* _原文の抜粋_
-.-.-

2020年度予算案発表にあたって(談話)

2020年度予算案発表にあたって(談話)

2020年1月24日

都議会生活者ネットワーク 山内れい子

 本日、オリンピック・パラリンピック開催年である2020年度予算案が発表されました。一般会計の予算規模は、過去最大だった前年度に比べて1.4%減の7兆3540億円、都税収入は1.1%減の5兆4446億円を見込んでいます。

 2020年度予算について、小池知事は「東京2020大会を確実に成功させるとともに、『成長』と『成熟』が両立した、輝ける『未来の東京』を創る予算」と位置づけ、予算を編成しています。

昨年12月に「『未来の東京』戦略ビジョン」を策定し、それを推進するための事業も盛り込んでいます。戦略ビジョンは抽象的な言葉の数々が踊っていますが、2020大会後に策定する長期戦略は、都民生活の切実な課題に向き合い、将来に備える堅実な計画となるよう求めます。

-.-.-

* _与えられた資料_
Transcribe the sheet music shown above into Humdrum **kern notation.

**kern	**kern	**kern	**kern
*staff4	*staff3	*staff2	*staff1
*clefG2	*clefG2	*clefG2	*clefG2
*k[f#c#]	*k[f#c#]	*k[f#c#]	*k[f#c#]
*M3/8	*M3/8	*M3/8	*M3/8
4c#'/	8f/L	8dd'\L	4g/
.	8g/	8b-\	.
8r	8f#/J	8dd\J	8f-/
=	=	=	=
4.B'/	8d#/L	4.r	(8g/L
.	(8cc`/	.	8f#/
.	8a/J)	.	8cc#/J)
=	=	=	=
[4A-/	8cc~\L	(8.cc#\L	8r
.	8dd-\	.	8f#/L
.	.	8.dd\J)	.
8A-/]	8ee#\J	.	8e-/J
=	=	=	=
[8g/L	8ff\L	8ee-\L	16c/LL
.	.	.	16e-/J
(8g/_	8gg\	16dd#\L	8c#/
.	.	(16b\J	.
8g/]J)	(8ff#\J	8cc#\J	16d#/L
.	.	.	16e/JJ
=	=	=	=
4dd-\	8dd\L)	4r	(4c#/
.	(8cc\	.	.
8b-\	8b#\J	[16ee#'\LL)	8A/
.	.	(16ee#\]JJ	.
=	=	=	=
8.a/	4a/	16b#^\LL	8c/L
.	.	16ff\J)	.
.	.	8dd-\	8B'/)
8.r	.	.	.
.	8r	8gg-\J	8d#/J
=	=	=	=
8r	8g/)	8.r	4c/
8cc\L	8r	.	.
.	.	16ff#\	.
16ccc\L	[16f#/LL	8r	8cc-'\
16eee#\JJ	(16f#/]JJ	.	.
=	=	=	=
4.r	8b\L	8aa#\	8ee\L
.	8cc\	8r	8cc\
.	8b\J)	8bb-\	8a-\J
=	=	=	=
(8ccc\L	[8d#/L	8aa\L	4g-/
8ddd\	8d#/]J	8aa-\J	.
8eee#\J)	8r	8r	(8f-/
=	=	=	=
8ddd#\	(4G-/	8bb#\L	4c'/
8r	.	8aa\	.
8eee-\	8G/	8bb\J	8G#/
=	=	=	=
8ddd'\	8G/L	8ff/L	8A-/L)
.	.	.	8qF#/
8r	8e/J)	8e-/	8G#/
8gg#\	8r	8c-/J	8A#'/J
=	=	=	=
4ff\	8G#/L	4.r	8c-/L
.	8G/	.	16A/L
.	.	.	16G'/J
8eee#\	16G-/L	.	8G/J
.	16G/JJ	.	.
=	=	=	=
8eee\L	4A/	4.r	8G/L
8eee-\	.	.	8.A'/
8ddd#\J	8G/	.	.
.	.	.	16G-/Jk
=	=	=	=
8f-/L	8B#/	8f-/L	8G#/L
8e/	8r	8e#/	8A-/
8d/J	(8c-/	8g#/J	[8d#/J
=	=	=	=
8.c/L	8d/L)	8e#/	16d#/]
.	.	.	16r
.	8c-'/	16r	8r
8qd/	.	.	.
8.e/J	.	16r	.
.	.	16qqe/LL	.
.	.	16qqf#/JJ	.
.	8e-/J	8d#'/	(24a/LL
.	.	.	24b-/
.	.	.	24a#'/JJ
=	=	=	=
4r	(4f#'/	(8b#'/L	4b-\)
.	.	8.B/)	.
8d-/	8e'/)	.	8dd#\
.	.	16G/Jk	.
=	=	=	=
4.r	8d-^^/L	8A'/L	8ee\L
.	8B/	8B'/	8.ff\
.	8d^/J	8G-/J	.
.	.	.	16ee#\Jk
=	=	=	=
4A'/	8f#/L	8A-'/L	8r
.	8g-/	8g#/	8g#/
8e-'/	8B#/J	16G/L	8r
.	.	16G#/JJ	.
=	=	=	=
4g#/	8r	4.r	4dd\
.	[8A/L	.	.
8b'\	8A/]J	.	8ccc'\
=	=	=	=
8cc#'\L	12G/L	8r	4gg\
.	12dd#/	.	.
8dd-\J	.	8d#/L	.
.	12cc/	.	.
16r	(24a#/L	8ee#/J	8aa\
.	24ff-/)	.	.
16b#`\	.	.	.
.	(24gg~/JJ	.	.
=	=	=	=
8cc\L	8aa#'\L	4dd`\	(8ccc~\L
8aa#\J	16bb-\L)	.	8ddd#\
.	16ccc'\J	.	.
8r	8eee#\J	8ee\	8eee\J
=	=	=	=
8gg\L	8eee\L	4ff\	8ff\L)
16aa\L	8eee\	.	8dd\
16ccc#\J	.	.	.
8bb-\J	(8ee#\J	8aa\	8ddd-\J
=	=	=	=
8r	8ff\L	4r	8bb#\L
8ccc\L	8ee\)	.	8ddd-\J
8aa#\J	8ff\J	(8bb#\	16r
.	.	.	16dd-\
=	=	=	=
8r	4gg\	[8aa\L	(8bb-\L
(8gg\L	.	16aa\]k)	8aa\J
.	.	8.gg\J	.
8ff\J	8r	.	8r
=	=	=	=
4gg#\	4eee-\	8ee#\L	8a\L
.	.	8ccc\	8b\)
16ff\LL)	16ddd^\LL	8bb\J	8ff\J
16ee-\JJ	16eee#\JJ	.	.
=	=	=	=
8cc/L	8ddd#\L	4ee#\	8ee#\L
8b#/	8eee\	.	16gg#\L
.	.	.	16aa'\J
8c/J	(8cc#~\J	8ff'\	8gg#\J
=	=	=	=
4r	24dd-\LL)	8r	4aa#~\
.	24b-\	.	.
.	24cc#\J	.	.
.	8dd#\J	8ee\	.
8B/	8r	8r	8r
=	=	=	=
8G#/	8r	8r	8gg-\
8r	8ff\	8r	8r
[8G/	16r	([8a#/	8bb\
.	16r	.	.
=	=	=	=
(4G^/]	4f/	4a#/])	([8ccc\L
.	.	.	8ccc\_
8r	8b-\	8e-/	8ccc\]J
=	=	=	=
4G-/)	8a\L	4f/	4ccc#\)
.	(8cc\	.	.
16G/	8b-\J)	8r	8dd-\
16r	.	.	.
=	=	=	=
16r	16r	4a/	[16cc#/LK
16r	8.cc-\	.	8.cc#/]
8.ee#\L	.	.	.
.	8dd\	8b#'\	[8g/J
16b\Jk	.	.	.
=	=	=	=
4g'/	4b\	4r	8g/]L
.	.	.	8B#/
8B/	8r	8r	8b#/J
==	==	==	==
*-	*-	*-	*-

-.-.-

* _やること_
a - この談話によると、2020年度予算案の一般会計の予算規模はいくらか。
b - この談話の「2020年度予算について、小」から「実な計画となるよう求めます。」までを、一字も変えずに書き写すこと。
答えの根拠はこの談話だけに限ること。

* _各課題の答え_
a - 7兆3540億円で、前年度に比べて1.4%減である。

b -
2020年度予算について、小池知事は「東京2020大会を確実に成功させるとともに、『成長』と『成熟』が両立した、輝ける『未来の東京』を創る予算」と位置づけ、予算を編成しています。

昨年12月に「『未来の東京』戦略ビジョン」を策定し、それを推進するための事業も盛り込んでいます。戦略ビジョンは抽象的な言葉の数々が踊っていますが、2020大会後に策定する長期戦略は、都民生活の切実な課題に向き合い、将来に備える堅実な計画となるよう求めます。